Why physicists think geometry is the path to a theory of everything


Can you imagine the imprint a four-dimensional hexagon might leave as it passes through your three-dimensional kitchen table? Probably not, but some people can.
One such person was mathematician Alicia Boole Stott, daughter of logician George Boole. Early in the 20th century, she made models of the shapes four-dimensional objects would create when passing through three-dimensional objects. Decades later, when mathematicians could check such things using computer programs, they found Boole Stott had possessed an uncanny gift for getting these shapes right.
This story is part of our Concepts Special, in which we reveal how experts think about some of the most mind-blowing ideas in science. Read more here
For most of us, geometry conjures up thoughts of pencils, rulers, triangles and circles. It means those complicated questions you got asked at school involving parallel lines and angles. But as Boole Stott’s story shows, researchers have been taking geometry way beyond this for some time.
Geometry can stray far from the comprehensible world of two- and three-dimensional shapes – and in so doing, it can be extremely illuminating. Perhaps the best example is general relativity, Albert Einstein’s theory of gravity, which joins the three dimensions of space with time, creating a four-dimensional stage on which everything in the universe plays out.
But geometry can also make use of dimensions that aren’t physically real. Think of meteorology, for instance, where a point in the atmosphere can have many “dimensions” – latitude, longitude, temperature, pressure, wind speed and so on.
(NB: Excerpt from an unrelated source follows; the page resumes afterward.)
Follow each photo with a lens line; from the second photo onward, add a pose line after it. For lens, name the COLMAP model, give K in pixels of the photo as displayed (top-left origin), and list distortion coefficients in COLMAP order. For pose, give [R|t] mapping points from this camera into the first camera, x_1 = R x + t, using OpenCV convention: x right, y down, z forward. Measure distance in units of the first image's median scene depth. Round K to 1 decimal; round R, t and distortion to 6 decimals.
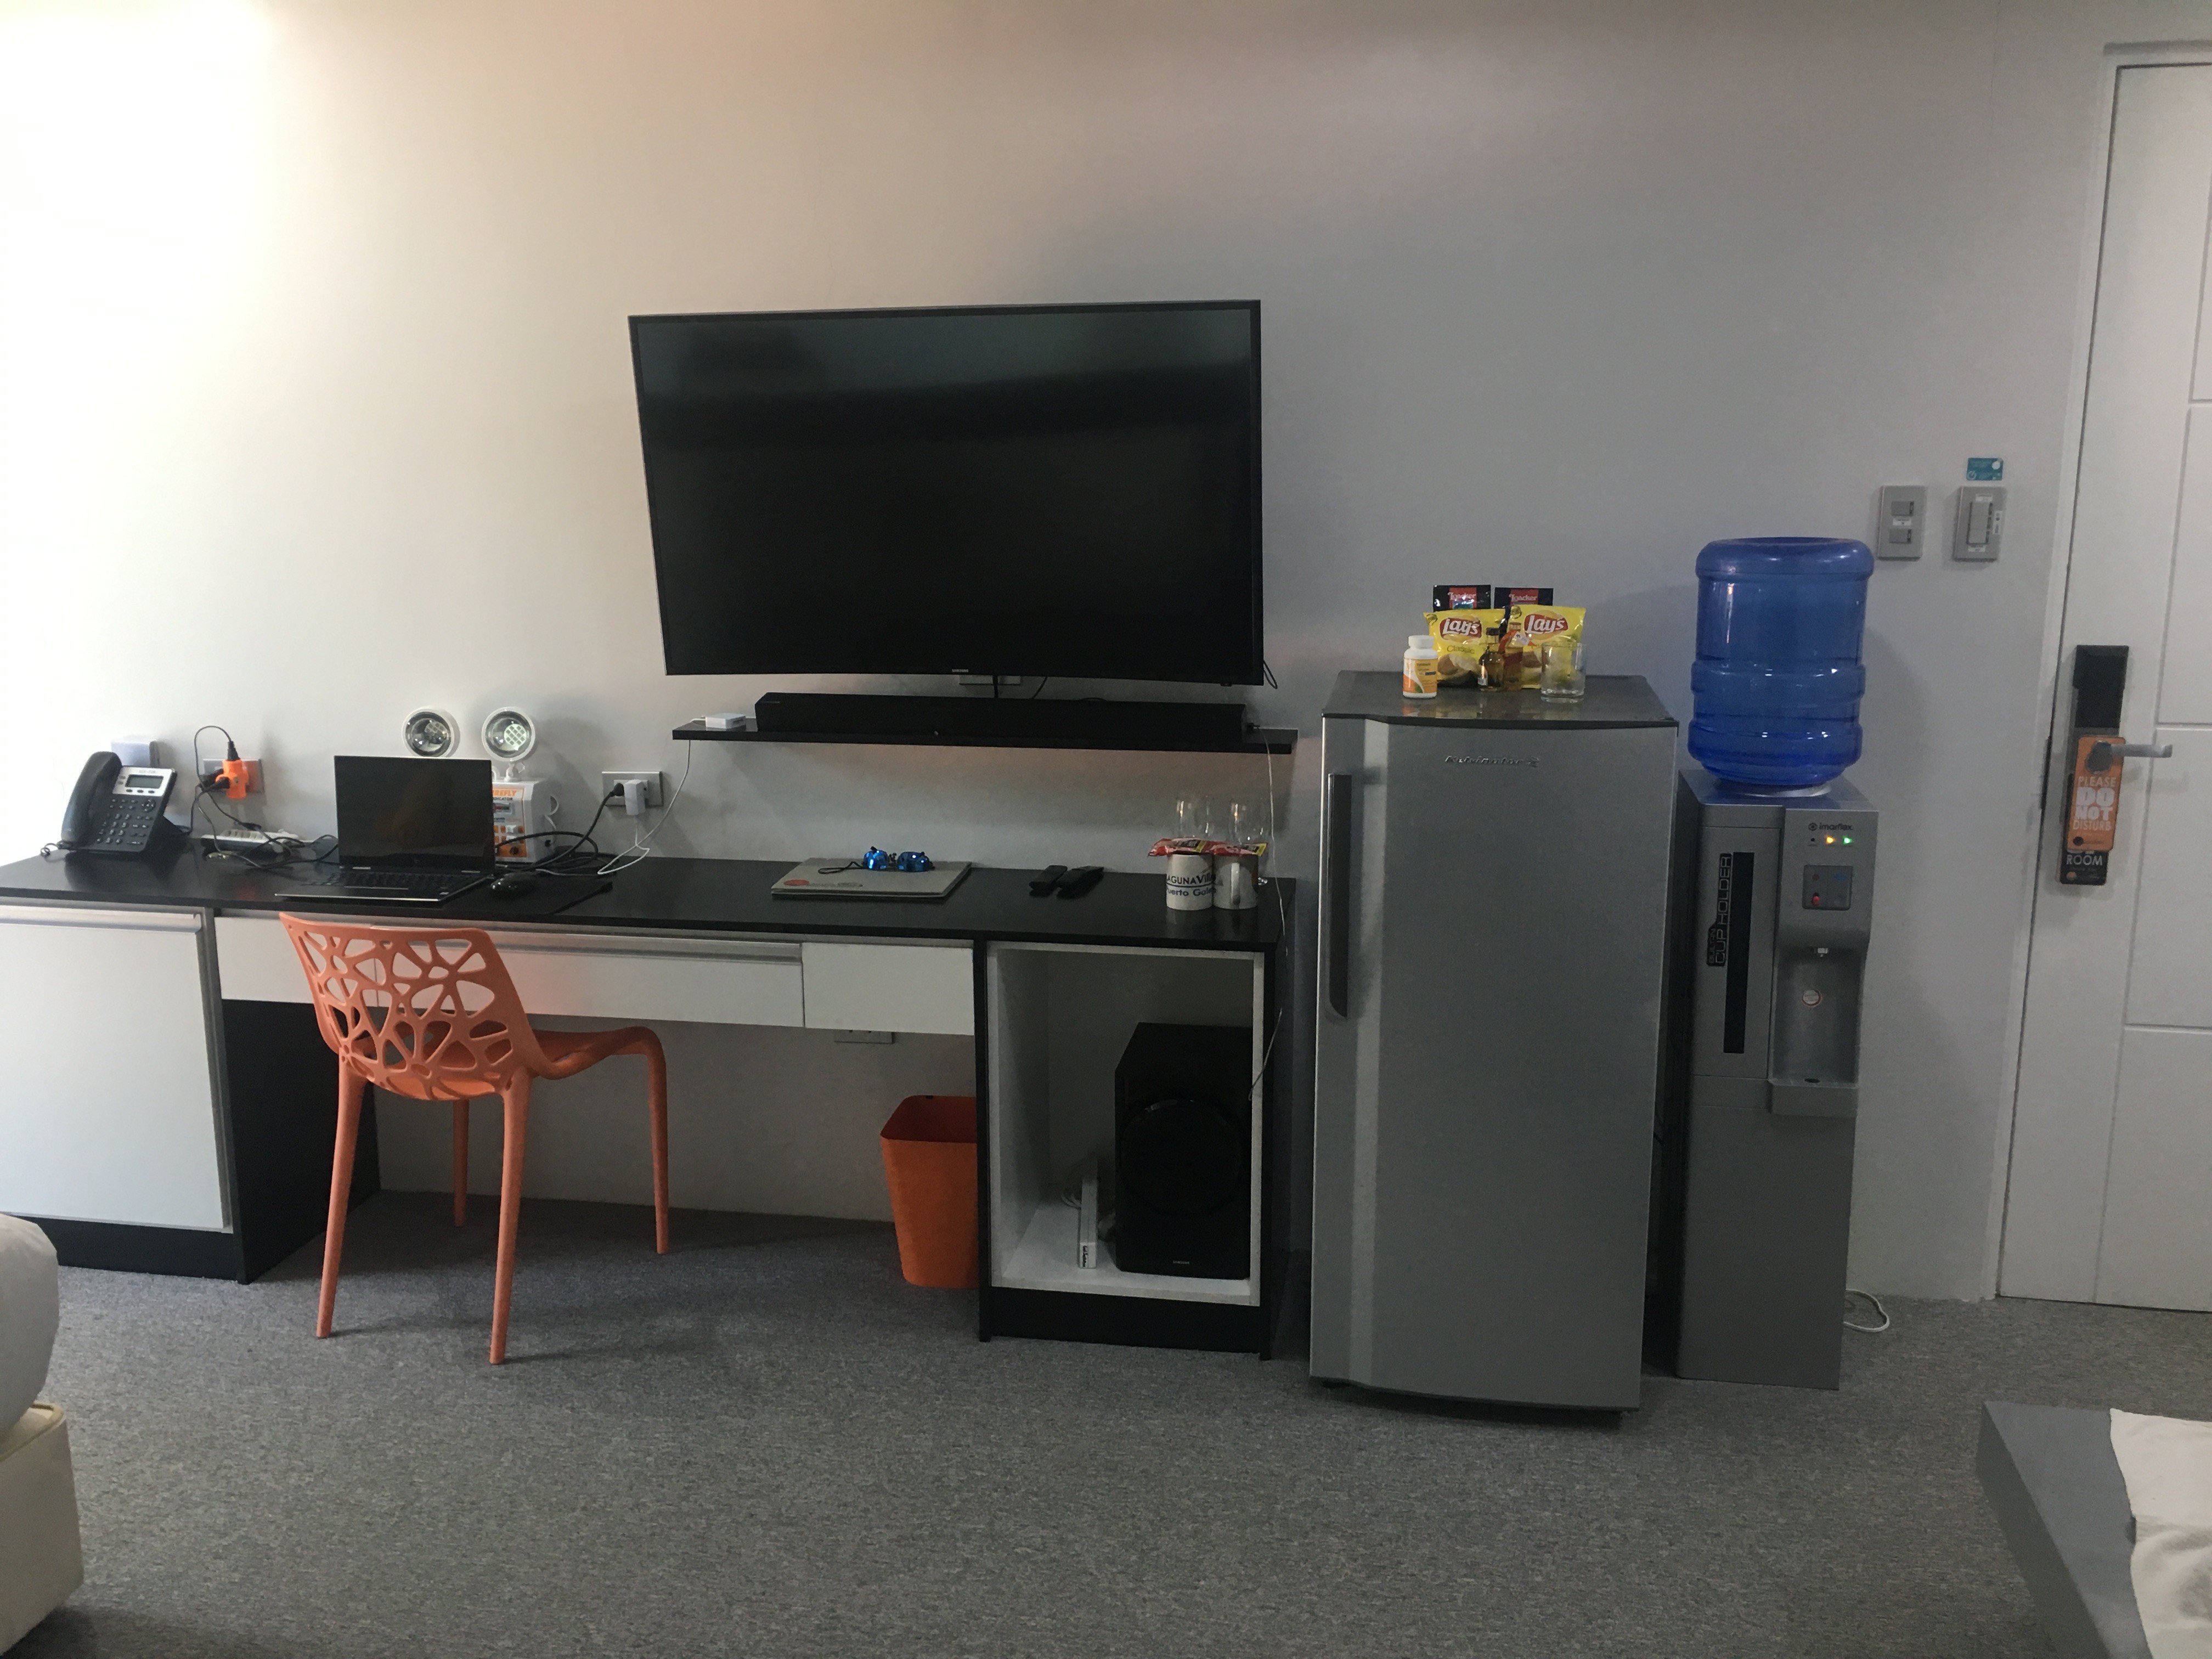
lens RADIAL K [[1890.0, 0, 1106.0], [0, 1890.0, 829.5], [0, 0, 1]] dist [0.108822, -0.146675]
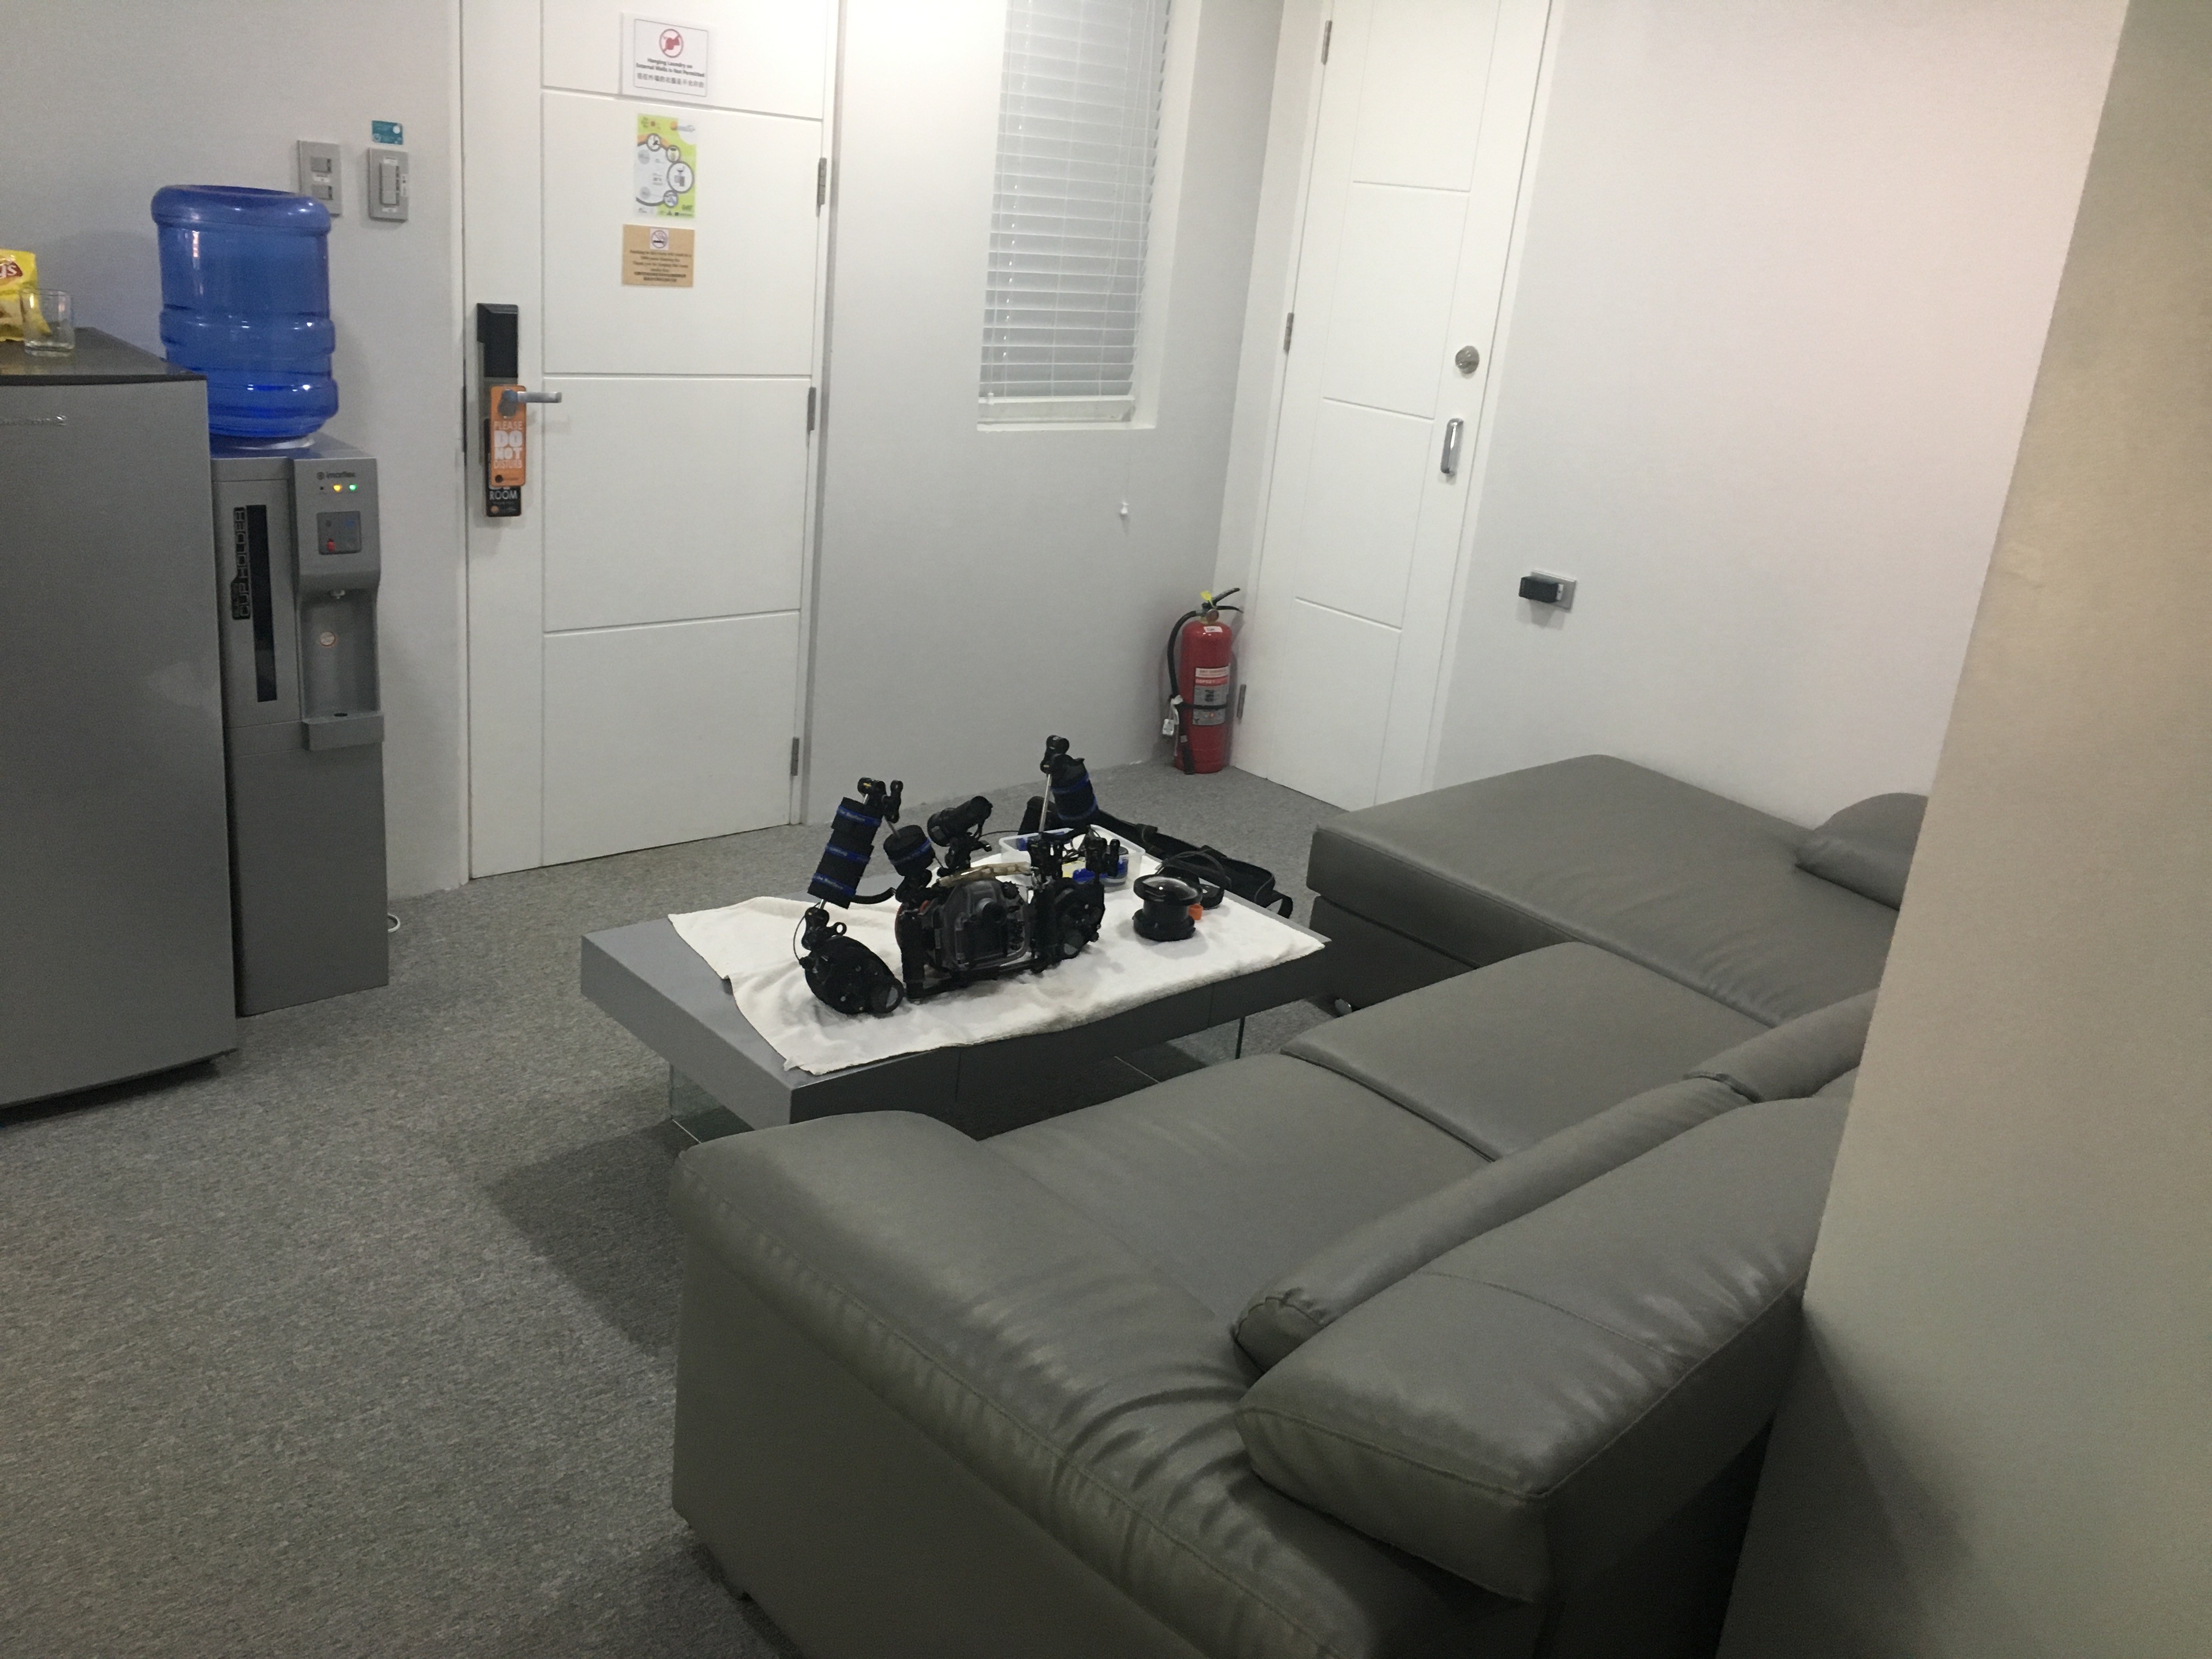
lens RADIAL K [[1890.0, 0, 1106.0], [0, 1890.0, 829.5], [0, 0, 1]] dist [0.108822, -0.146675]
pose [[0.600888, -0.201693, 0.773469, -0.222318], [0.064359, 0.976708, 0.204692, 0.000087], [-0.796738, -0.073218, 0.599873, -0.001936]]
Researchers map these dimensions as shapes that extend into higher dimensions to help understand the workings of the atmosphere. “From things like this, you can apply mathematical models and actually work out what happens to [those properties] in many dimensions,” says mathematician Snezana Lawrence at Middlesex University in London.
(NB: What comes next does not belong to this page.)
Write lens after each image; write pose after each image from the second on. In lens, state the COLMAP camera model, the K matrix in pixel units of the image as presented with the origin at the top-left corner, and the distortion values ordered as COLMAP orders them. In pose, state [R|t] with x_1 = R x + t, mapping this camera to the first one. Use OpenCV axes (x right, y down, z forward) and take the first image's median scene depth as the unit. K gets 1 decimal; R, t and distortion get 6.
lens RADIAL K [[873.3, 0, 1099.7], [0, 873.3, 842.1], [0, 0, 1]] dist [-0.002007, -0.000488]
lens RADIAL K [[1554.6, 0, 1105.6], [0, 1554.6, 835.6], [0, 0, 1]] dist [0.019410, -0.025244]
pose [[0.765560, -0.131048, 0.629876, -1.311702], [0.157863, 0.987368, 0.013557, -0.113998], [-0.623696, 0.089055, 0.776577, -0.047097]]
For theoretical physicists, extra dimensions seem to be a necessary part of any full description of the universe, with some proposing that our reality is a “projection” from a higher dimension, for instance. This may sound outlandish, but if physicists make certain simplifying assumptions related to this idea, it suddenly makes it possible to carry out calculations to do with fundamental particles and black holes that are otherwise impossible.
Some physicists are banking on even stranger geometrical ideas being a route to a “theory of everything”, a single framework that explains the cosmos and everything in it. One of these is the “amplituhedron”, a mathematical object developed by Jaroslav Trnka at the University of California, Davis, and Nima Arkani-Hamed at the Institute for Advanced Study, New Jersey. Think of this as an abstract, multi-dimensional crystal, the properties of which provide an alternative way of describing the fundamentals of particle physics.
Or there is “causal dynamical triangulation”, developed by Renate Loll at Radboud University in the Netherlands. This stitches together an ensemble of geometrical shapes to create a description of space-time that seems to have some of the properties of both quantum theory and general relativity – two ideas that are normally incompatible. It is, she says, not just an abstract geometrical notion, but a testable reflection of the universe’s real properties that could be mirrored in our observations of the cosmic microwave background radiation that fills the whole of space.
Neither of these ideas yet amount to a theory of everything. But some suspect that to have any hope of finding one, we need a fresh vision for physics – and there is an increasing sense that this might be written in the language of geometry. Whether that is true or not, geometry is definitely more than hexagons – even four-dimensional ones.